Baca Juga :  Menanti Gebrakan Kabinet Indonesia Maju untuk Tuntaskan 2 PR

“Jangan diskriminasi perempuan jadi orang kaum nomor dua, ini adalah tanggung jawab kita dan bagaimana pria harus mengerti soal itu,” kata Anindya.

Tantangan Selama Pandemi

Duta Besar Kelly ikut prihatin dengan kondisi pandemi justru memberikan tantangan pada perempuan yang lebih besar lagi. Pandemi juga memicu orang jadi stres dan masalah mental masalah rumah tangga juga.

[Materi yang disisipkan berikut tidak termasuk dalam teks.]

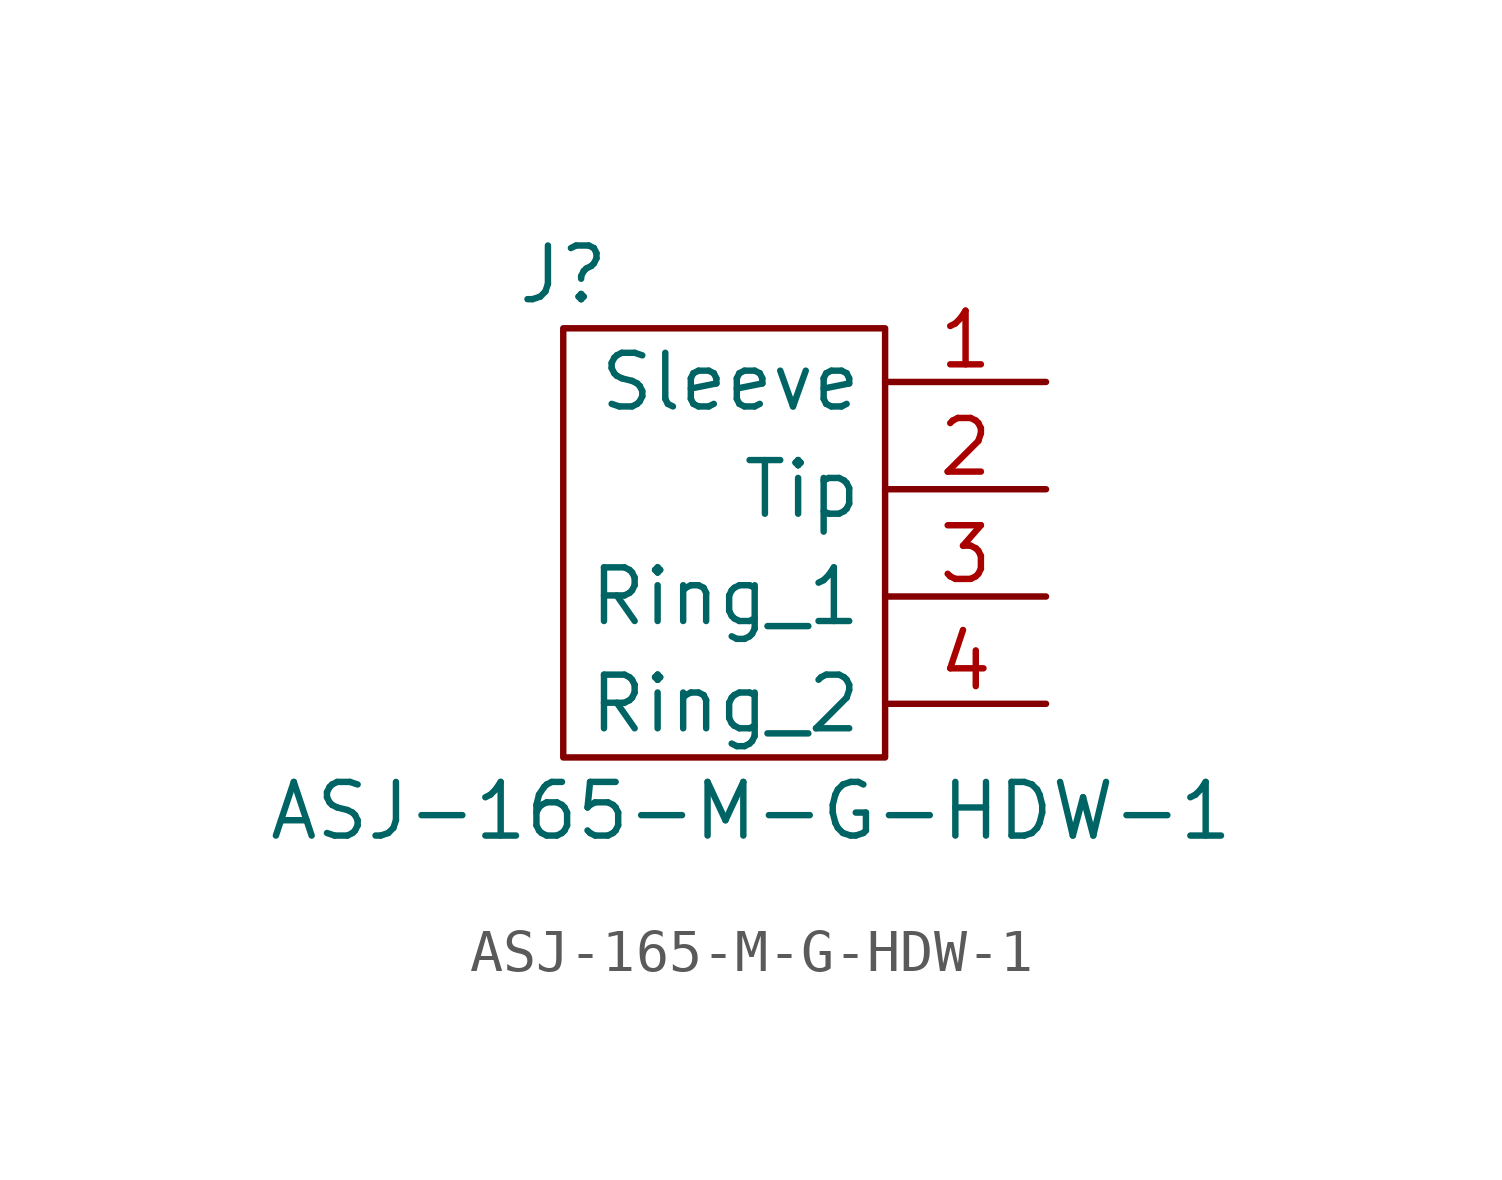
<source format=kicad_sym>
(kicad_symbol_lib
  (version 20211014)
  (generator kicad_symbol_editor)
  (symbol "ASJ-165-M-G-HDW-1"
    (property "Reference" "J"
      (at -3.81 6.35 0)
      (effects (font (size 1.27 1.27))))
    (property "Value" "ASJ-165-M-G-HDW-1"
      (at 0.635 -6.35 0)
      (effects (font (size 1.27 1.27))))
    (symbol "ASJ-165-M-G-HDW-1_0_1"
      (rectangle (start -3.81 5.08) (end 3.81 -5.08) (stroke (width 0) (type default) (color 0 0 0 0)) (fill (type none))))
    (symbol "ASJ-165-M-G-HDW-1_1_1"
      (pin passive line (at 7.62 3.81 180) (length 3.81) (name "Sleeve" (effects (font (size 1.27 1.27)))) (number "1" (effects (font (size 1.27 1.27)))))
      (pin passive line (at 7.62 1.27 180) (length 3.81) (name "Tip" (effects (font (size 1.27 1.27)))) (number "2" (effects (font (size 1.27 1.27)))))
      (pin passive line (at 7.62 -1.27 180) (length 3.81) (name "Ring_1" (effects (font (size 1.27 1.27)))) (number "3" (effects (font (size 1.27 1.27)))))
      (pin passive line (at 7.62 -3.81 180) (length 3.81) (name "Ring_2" (effects (font (size 1.27 1.27)))) (number "4" (effects (font (size 1.27 1.27))))))))
</source>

Hal senada diungkapkan Anindya. Ia mengumpulkan beberapa laporan yang mengungkapkan masalah yang dihadapi perempuan selama pandemi. Dari mulai masalah ekonomi rumah tangga dan penurunan pendapatan juga memicu kasus KDRT. Selama pandemi itu meningkat.

“Ada banyak riset, ada data yang mensupport ini semua dibayangi pandemi. Ini juga terjadi di Asia Tenggara. Perempuan jadi korban kekerasan, ini jadi isu besar. Banyak dari mereka tak semuanya bisa beradaptasi dengan pandemi ini awalnya,” jelas Anindya.

Lalu juga masalah lain yang muncul adalah banyaknya angka perceraian akibat pandemi Covid-19. Kekerasan dalam rumah tangga hingga kekerasan gender lewat online juga meningkat.

“Dan memang tak mudah untuk keluar dari masalah itu. Ada banyak kasus perceraian, ini juga seiring adanya tantangan kekerasan dalam rumah tangga. Online gender violence banyak juga selama pandemi,” paparnya.

Kesimpulannya

Baik Duta Besar Kelly maupun Anindya mengusulkan agar perempuan terus meningkatkan kemampuannya agar setara dengan pria. Perempuan didorong untuk tidak takut meraih impian dan mencapainya.

Perempuan juga harus berani bicara dan juga melawan ketidakadilan, diskriminasi, dan kekerasan. Lalu juga keluarga harus selalu mendukung dan bersikap terbuka agar perempuan bisa sejajar dengan pria.